I had brought my recorder along thinking I might play an improvisation that sounded slightly Hebraic and pastoral at the same time. I was hoping to find an inspirational location and was not disappointed!
Now the only thing needed for a perfect Rosh Hashanah was a delicious dessert with apples. I looked through a few of my old blogs and found a recipe I had included for apple kuchen, from Smitten Kitchen. This moist dessert reminds me of the apple kuchen we had in Germany when my daughter and I were on our “Following inBach’s Footsteps” journey a few years ago! When baking this cake, your house will smell heavenly as the rich aromas of butter, vanilla, cinnamon and apples fill the air!
Apple Kuchen (from Smitten Kitchen)
Topping 4 tiny-to-small apples, halved, peeled and cored 2 tablespoons fresh lemon juice 2 tablespoons granulated sugar
Batter 1/2 cup plus 1 tablespoon (125 grams) unsalted butter, at room temperature 1/4 cup plus 2 tablespoons (6 tablespoons) granulated sugar 1/4 cup honey (any variety you like to eat) 1 teaspoon vanilla extract 3 large eggs, separated 2 good pinches of salt 2 teaspoons baking powder 1 1/4 cups all-purpose flour
Glaze 1/4 cup honey A good pinch of sea salt
Heat oven: To 350°F. Coat a 9-inch springform with butter or a nonstick spray. Line the bottom of the pan with a round of parchment paper.
Prepare apples: Place peeled, halved and cored apples cut-side-down on a cutting board. Use a knife to create parallel thin slices, but only cut halfway through each apple so that the apples stay intact. Don’t fret if you cut through, however; you can just reassemble the halves on the cake in a few minutes.
In a bowl, toss apples with lemon juice and 2 tablespoon granulated sugar.
Prepare cake base: Beat butter and 1/4 cup plus 2 tablespoons granulated sugar together in a bowl with electric beaters until fluffy. Add honey and beat until combined. Add vanilla and egg yolks, beating until just combined. Sprinkle salt and baking powder over cake batter, and mix for just 5 seconds, until they disappear. Add flour, half at a time, mixing only until just combined.

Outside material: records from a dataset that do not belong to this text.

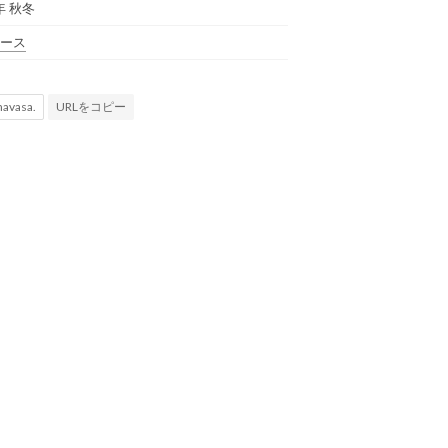
年 秋冬
ース
URLをコピー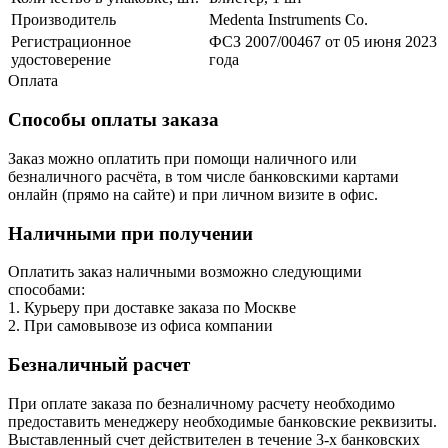
Производитель
Medenta Instruments Co.
Регистрационное
ФСЗ 2007/00467 от 05 июня 2023
удостоверение
года
Оплата
Способы оплаты заказа
Заказ можно оплатить при помощи наличного или
безналичного расчёта, в том числе банковскими картами
онлайн (прямо на сайте) и при личном визите в офис.
Наличными при получении
Оплатить заказ наличными возможно следующими
способами:
1. Курьеру при доставке заказа по Москве
2. При самовывозе из офиса компании
Безналичный расчет
При оплате заказа по безналичному расчету необходимо
предоставить менеджеру необходимые банковские реквизиты.
Выставленный счет действителен в течение 3-х банковских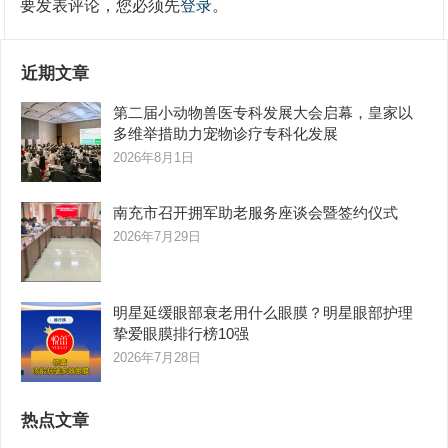
要发表评论，您必须先
登录
。
近期文章
第二届小动物兽医专科发展大会启幕，皇家以
多维举措助力宠物诊疗专科化发展
2026年8月1日
南充市召开拥军助老服务座谈会暨签约仪式
2026年7月29日
明星延缓眼部衰老用什么眼膜？明星眼部护理
挚爱眼膜排行榜10强
2026年7月28日
热点文章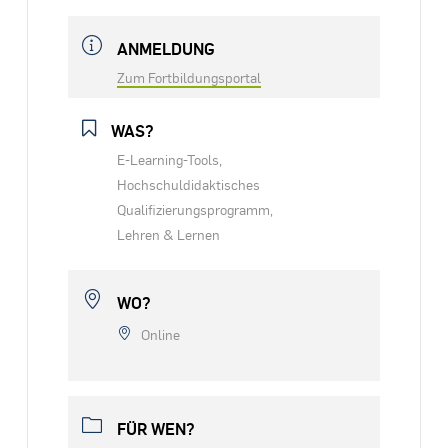
ANMELDUNG
Zum Fortbildungsportal
WAS?
E-Learning-Tools,
Hochschuldidaktisches
Qualifizierungsprogramm,
Lehren & Lernen
WO?
Online
FÜR WEN?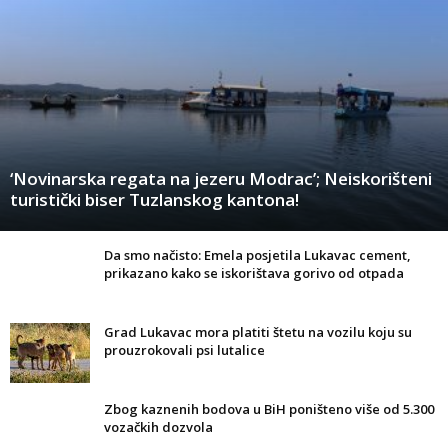
‘Novinarska regata na jezeru Modrac’; Neiskorišteni
turistički biser Tuzlanskog kantona!
Da smo načisto: Emela posjetila Lukavac cement,
prikazano kako se iskorištava gorivo od otpada
Grad Lukavac mora platiti štetu na vozilu koju su
prouzrokovali psi lutalice
Zbog kaznenih bodova u BiH poništeno više od 5.300
vozačkih dozvola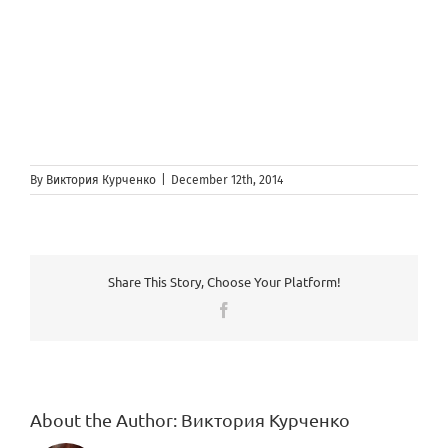
By
Виктория Курченко
|
December 12th, 2014
Share This Story, Choose Your Platform!
Facebook
About the Author:
Виктория Курченко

In a separate bowl with cleaned beaters, beat egg whites until stiff. Stir 1/4 of them into the cake batter, to lighten it a little. Fold in the rest in three additions. It will seem impossible to fold in at first because the batter is so stiff, but it will loosen with careful folding. Only fold the last addition of egg whites until it has mostly disappeared (a couple faint streaks of egg white are fine).
Spread cake batter in prepared cake pan, smoothing the top. Arrange apple halves facedown over the cake batter. To warn, 4 tiny/small apples will definitely fit over the cake batter. When I made it with 4 small-almost-medium apples, I could only fit 3 1/2 of them. No need to press the apples into the batter. You can pour any extra lemon juice and sugar in the bowl over the apples.
Bake cake: 35 to 40 minutes, until a toothpick or skewer inserted into the center of the cake comes out clean. Let rest on a cooling rack for 5 minutes, then cut around the cake to make sure it’s not sticking to the pan at all, and unhinge the sides. Let cake cool completely. You can store it at room temperature at this point, or after you add the honey, for up to 5 days 3 days at room temperature. After that, a fridge is best for longevity. The cake is lovelier on day 2 than day 1.
Before serving, if you’d like the glaze to look glossy, or whenever the cake is cool, if you don’t mind if the honey sinks into the cake: Warm 1/4 cup honey and a good pinch of sea salt until it liquefies to the point where it makes a thin glaze — this will take less than 30 seconds. Brush honey-salt mixture over cooled cake.
I added a sprinkle of cinnamon on the top of the cake before baking.
This wasa perfect Rosh Hashanah! Best Wishes for a Happy and Healthy 5782!